The response must contain each line of the material that holds "private".

:: Data supplied ::

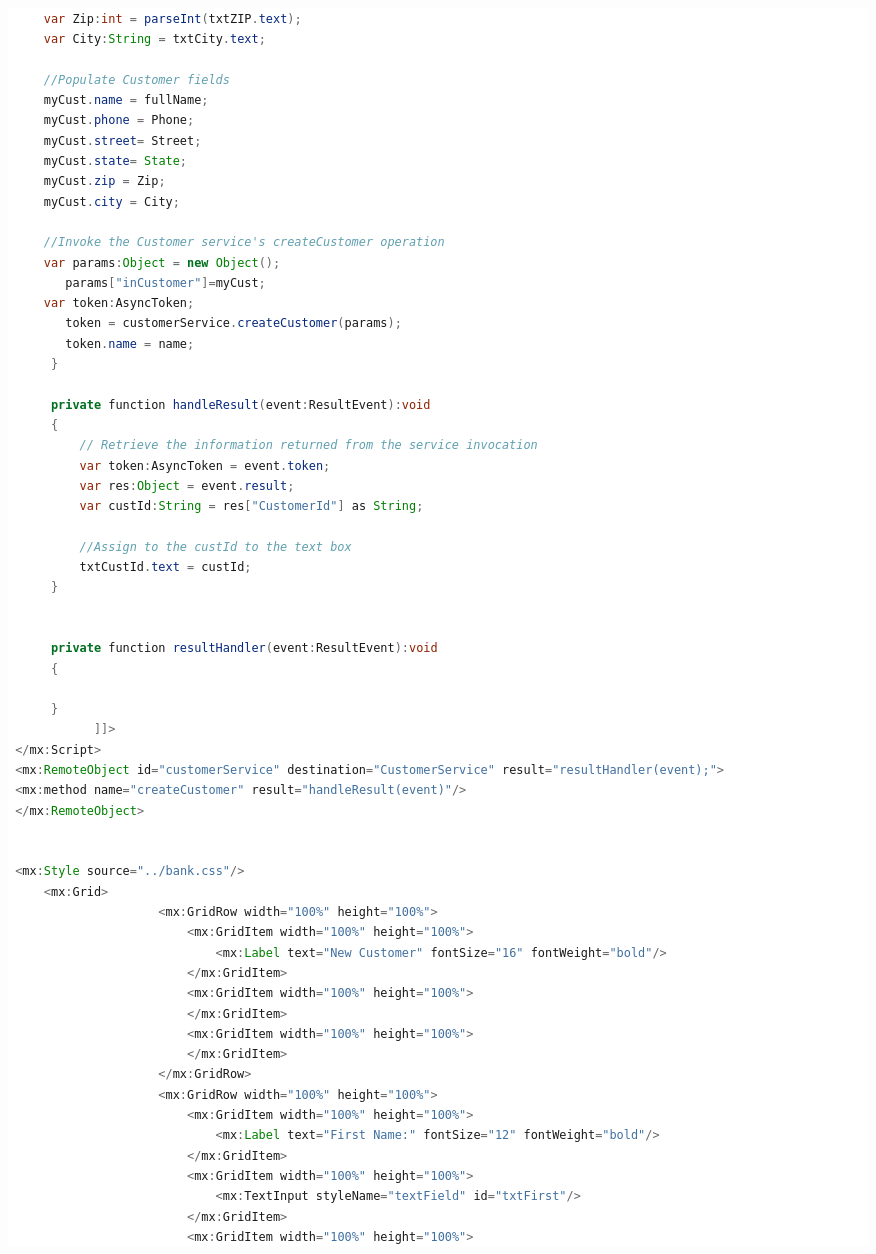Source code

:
 ```java
     var Zip:int = parseInt(txtZIP.text);
     var City:String = txtCity.text;
 
     //Populate Customer fields
     myCust.name = fullName;
     myCust.phone = Phone;
     myCust.street= Street;
     myCust.state= State;
     myCust.zip = Zip;
     myCust.city = City;
 
     //Invoke the Customer service's createCustomer operation
     var params:Object = new Object();
        params["inCustomer"]=myCust;
     var token:AsyncToken;
        token = customerService.createCustomer(params);
        token.name = name;
      }
 
      private function handleResult(event:ResultEvent):void
      {
          // Retrieve the information returned from the service invocation
          var token:AsyncToken = event.token;
          var res:Object = event.result;
          var custId:String = res["CustomerId"] as String;
 
          //Assign to the custId to the text box
          txtCustId.text = custId;
      }
 
 
      private function resultHandler(event:ResultEvent):void
      {
 
      }
            ]]>
 </mx:Script>
 <mx:RemoteObject id="customerService" destination="CustomerService" result="resultHandler(event);">
 <mx:method name="createCustomer" result="handleResult(event)"/>
 </mx:RemoteObject>
 
 
 <mx:Style source="../bank.css"/>
     <mx:Grid>
                     <mx:GridRow width="100%" height="100%">
                         <mx:GridItem width="100%" height="100%">
                             <mx:Label text="New Customer" fontSize="16" fontWeight="bold"/>
                         </mx:GridItem>
                         <mx:GridItem width="100%" height="100%">
                         </mx:GridItem>
                         <mx:GridItem width="100%" height="100%">
                         </mx:GridItem>
                     </mx:GridRow>
                     <mx:GridRow width="100%" height="100%">
                         <mx:GridItem width="100%" height="100%">
                             <mx:Label text="First Name:" fontSize="12" fontWeight="bold"/>
                         </mx:GridItem>
                         <mx:GridItem width="100%" height="100%">
                             <mx:TextInput styleName="textField" id="txtFirst"/>
                         </mx:GridItem>
                         <mx:GridItem width="100%" height="100%">
```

:::

» **Answer space**
      private function handleResult(event:ResultEvent):void
      private function resultHandler(event:ResultEvent):void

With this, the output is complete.